Prof. Dr. Mehmet Ersan, “Ege Üniversitesi olarak; eğitimi bir toplumu ileriye taşıyacak yegâne unsur olduğu inancıyla, aydınlık geleceğin inşasında başrol üstlenecek gençleri ülkemize kazandırıyor olmaktan gurur duyuyoruz. Türkiye Yüzyılını Akademinin Yüzyılı yapmak, geleceğe daha güçlü bir Türkiye miras bırakmak için büyük bir azimle çalışmaya devam ediyoruz. Bu duygu ve düşüncelerle, Başkomutan Gazi Mustafa Kemal Atatürk ve kahraman silah arkadaşlarını rahmet ve minnetle anıyor, vatan ve hürriyet uğruna canlarını feda eden aziz şehitlerimizi saygıyla ve hürmetle yâd ediyor; gazilerimize şükranlarımı sunuyorum.
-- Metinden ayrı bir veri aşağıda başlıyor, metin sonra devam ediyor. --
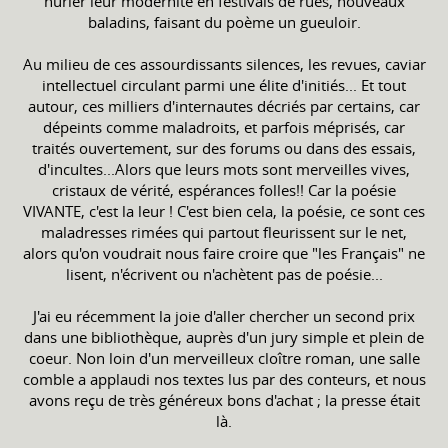
hurler leur modernité en festivals de rues, nouveaux
baladins, faisant du poème un gueuloir.
Au milieu de ces assourdissants silences, les revues, caviar
intellectuel circulant parmi une élite d'initiés... Et tout
autour, ces milliers d'internautes décriés par certains, car
dépeints comme maladroits, et parfois méprisés, car
traités ouvertement, sur des forums ou dans des essais,
d'incultes...Alors que leurs mots sont merveilles vives,
cristaux de vérité, espérances folles!! Car la poésie
VIVANTE, c'est la leur ! C'est bien cela, la poésie, ce sont ces
maladresses rimées qui partout fleurissent sur le net,
alors qu'on voudrait nous faire croire que "les Français" ne
lisent, n'écrivent ou n'achètent pas de poésie...
J'ai eu récemment la joie d'aller chercher un second prix
dans une bibliothèque, auprès d'un jury simple et plein de
coeur. Non loin d'un merveilleux cloître roman, une salle
comble a applaudi nos textes lus par des conteurs, et nous
avons reçu de très généreux bons d'achat ; la presse était
là.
Önümüzdeki on yıllar, yüz yıllar, bin yıllar boyunca bu vatan toprakları üzerinde göndere çektiğimiz Türk Bayrağımızın altında nice zafer kutlamayı temenni ediyorum” dedi.
Dokuz Eylül Üniversitesi Atatürk İlkeleri ve İnkılap Tarihi Enstitüsü Müdürü Prof. Dr. Kemal Arı ise konferansta Milli Mücadeleyi ve Büyük Taarruz ile 9 Eylül 1922'de kente askerleriyle giren ilk komutan olan Yüzbaşı Şerafettin'e Atatürk tarafından verilen kılıcın hikâyesini anlattı. Prof. Dr. Arı, “Bugün 9 Eylül 1922’ye gelen süreci değişik bir bakış açısıyla sunacağım. İzmir’in kurtuluşu tarihimizdeki en önemli olaylardan birisi. İzmir hem kuruluşun hem de kurtuluşun simge kenti olmuştur. İzmir üç yıl kanlı bir işgal dönemi yaşamıştır. Tarihin gördüğü en büyük zulümlerden birini yaşıyor. İzmir 15 Mayıs 1919 tarihinde Yunan ordusu tarafından kanlı bir şekilde işgal ediliyor. İşgalin ilk günü kaynaklara göre şehit edilen Türklerin sayısı binin üzerinde bazı kaynaklarda hatta iki binin üzerinde olduğunu söyleyenler var. Bazı yabancı kaynaklar İzmir’de bir haftada 5 binin üzerinde Müslümanın öldüğünü söylüyor” dedi.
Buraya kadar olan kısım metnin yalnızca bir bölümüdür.